Women whose breast cancer has spread talk about ‘living with' the disease

Margaret Wente | Columnist profile | E-mail
From Tuesday's Globe and Mail

The news about breast cancer keeps getting better. Since 1986, the death rate from breast cancer in Canada has fallen by more than 30 per cent. Women diagnosed with the disease have an 87-per-cent likelihood of living for five years after their diagnosis. Of the 22,700 women diagnosed with breast cancer this year in Canada, about two-thirds will live through it.

This column is dedicated to the other third. One was my friend Sandy. She was diagnosed in her mid-30s, but lived long enough to raise her kids. The cancer came back in her 50s. This time it killed her. Like many other women with breast cancer, Sandy ate carefully, got lots of exercise, and had no risk factors.

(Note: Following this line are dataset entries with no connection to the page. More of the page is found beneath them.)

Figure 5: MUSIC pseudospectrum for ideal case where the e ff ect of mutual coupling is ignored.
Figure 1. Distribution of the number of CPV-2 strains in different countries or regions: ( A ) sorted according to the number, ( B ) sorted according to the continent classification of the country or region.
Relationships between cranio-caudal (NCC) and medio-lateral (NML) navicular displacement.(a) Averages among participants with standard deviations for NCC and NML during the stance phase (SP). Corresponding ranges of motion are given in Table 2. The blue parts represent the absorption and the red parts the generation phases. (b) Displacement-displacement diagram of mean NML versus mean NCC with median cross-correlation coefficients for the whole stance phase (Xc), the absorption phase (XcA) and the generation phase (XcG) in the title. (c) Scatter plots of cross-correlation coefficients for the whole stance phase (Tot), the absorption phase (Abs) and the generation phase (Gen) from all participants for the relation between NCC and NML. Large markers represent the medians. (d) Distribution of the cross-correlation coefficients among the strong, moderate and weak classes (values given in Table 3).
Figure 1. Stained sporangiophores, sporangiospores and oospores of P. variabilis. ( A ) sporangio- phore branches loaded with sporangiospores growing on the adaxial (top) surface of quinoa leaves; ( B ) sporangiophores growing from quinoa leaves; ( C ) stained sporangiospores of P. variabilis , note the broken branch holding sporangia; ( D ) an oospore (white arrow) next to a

During the season when we're all riding, running and walking for the cure, people with metastatic breast cancer – cancer that has migrated to other parts of the body – don't get much mention. Our focus is on “conquering” the disease. All this sunny optimism can make women like Sandy feel like failures. They feel as if they've done something wrong, let people down.

“My least favourite word is ‘survivor,'” says Ginny Yule. Ms. Yule is executive director of Willow, a national breast cancer agency that offers advice and support to women with the illness. She herself was diagnosed 10 years ago. “It makes me feel that I'd have failed if I hadn't lived.”

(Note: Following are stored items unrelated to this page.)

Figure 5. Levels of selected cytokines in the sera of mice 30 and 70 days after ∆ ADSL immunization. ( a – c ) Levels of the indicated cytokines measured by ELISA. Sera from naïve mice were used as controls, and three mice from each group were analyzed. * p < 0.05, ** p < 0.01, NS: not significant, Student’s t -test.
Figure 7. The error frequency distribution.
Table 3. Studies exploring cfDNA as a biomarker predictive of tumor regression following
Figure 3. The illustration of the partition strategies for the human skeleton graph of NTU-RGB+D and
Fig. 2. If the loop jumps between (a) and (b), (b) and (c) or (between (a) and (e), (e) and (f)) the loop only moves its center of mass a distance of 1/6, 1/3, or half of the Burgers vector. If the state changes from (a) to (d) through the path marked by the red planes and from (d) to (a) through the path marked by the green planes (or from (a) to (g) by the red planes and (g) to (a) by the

Willow's Linda Kurjanczyk, who co-ordinates peer support programs, doesn't find the word “cure” very helpful either. Nor is she crazy about all those battle clichés. “When you're diagnosed with metastatic breast cancer, it gets a little difficult.” she says. “Now you're not a warrior any more. You're a prisoner of war.”

“For women with metastatic cancer, hope changes,” says Ms. Yule. “Your focus changes. Now you hope you'll live long enough to see your child get married, or finish the quilt you've started, or watch the tulips bloom again.”

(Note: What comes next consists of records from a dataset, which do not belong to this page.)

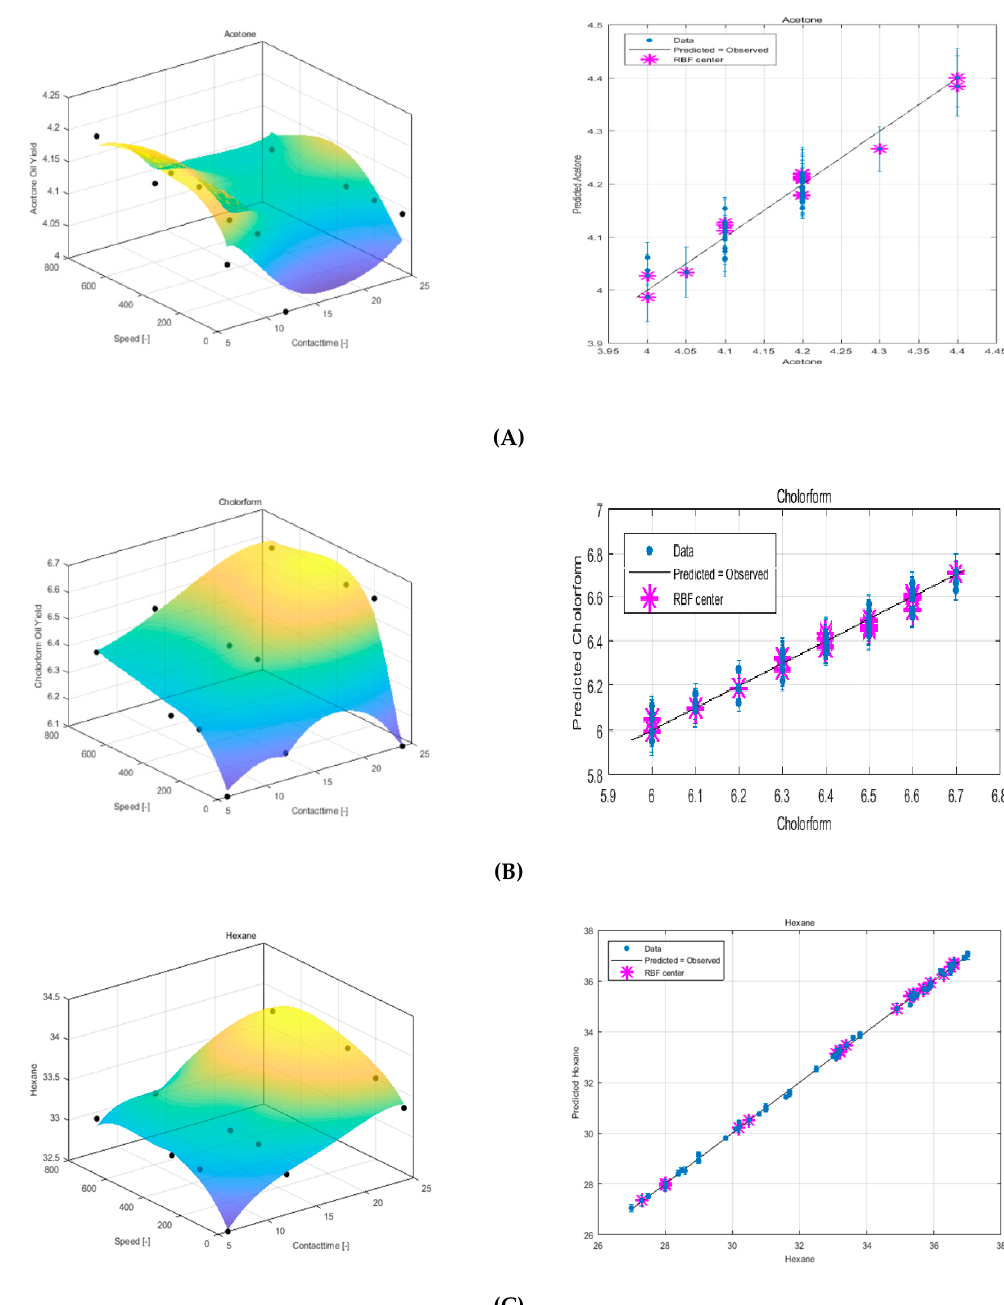
Figure 3. Response surface plot of using LRBF and experimental versus predicted data for sesame seed oil extraction using ( A ) acetone, ( B ) chloroform, and ( C ) hexane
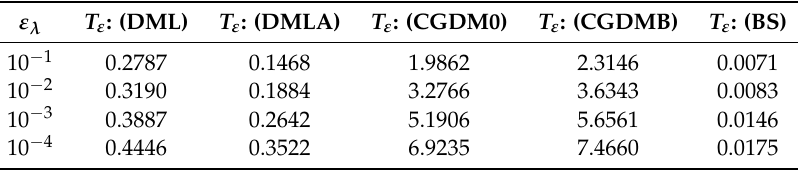
Table 13. Results for Case E with J = 510, m = 25.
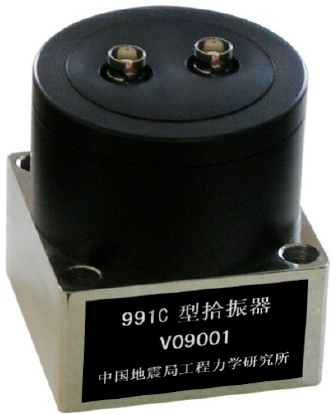
Figure 14. Model 991C accelerometer . Table 4. The main performance indicators of the Accelerometer.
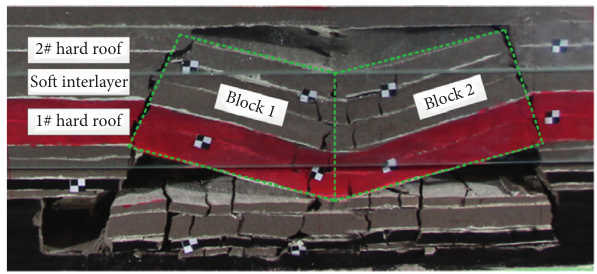
Figure 5: Face advance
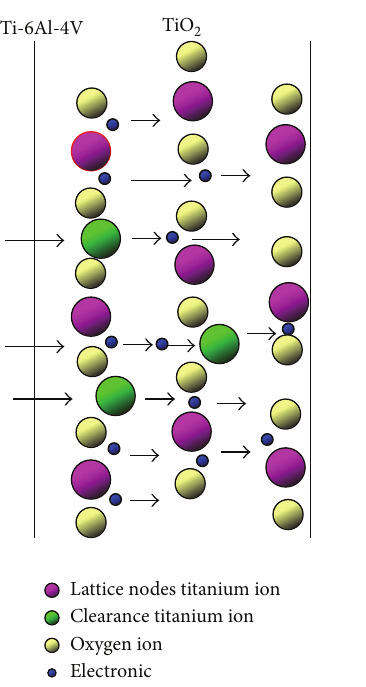
Figure 8: Schematic of the diffusion of the excessive titanium ions and electrons in the TiO 2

Instead of the term “survivor,” they talk about “living with” breast cancer – with emphasis on the “living.”

Anyone who's had to navigate the cancer maze knows that it is baffling at best, frustrating and frightening at worst. Willow was founded by June Callwood and other women who realized that women with breast cancer need emotional and life support as much as they need medical support. They need a trusted, knowledgeable friend who can also help guide them. Willow's mostly volunteer team of counsellors have all been through the maze themselves. They know the questions: Why me? What can I do? They can explain the difference between hematologists, radiologists, oncologists and surgeons. They can describe the side effects of drugs or chemo, and put women in touch with others who've gone through it. They can answer questions about hormone therapy, breast reconstruction, aromatase inhibitors. They can advise women who are self-employed and on their own, and whose chemo is making them sick. They can suggest how to get help for depression. They know about the different drug plans in different provinces, and clinical trials, and why some treatments are available in the U.S. but not here. They have information available in Farsi, Bengali and other languages. They help women to become their own best advocates, and reassure them that their disease is not their fault.

Ms. Kurjanczyk often talks with women who've been newly diagnosed with metastatic cancer. For them, the questions are different. Will they die now? Is there anything that can be done? How long can they expect to live? “We try to help them manage that new contract with cancer,” she says. Willow has a new Internet initiative that enables women living with metastatic cancer to connect with others in the same situation.

Willow gets no government funding. In the world of big, established cancer agencies, it's a midget. Willow's people do a lot with very little. Sometimes, the most important thing they do is listen.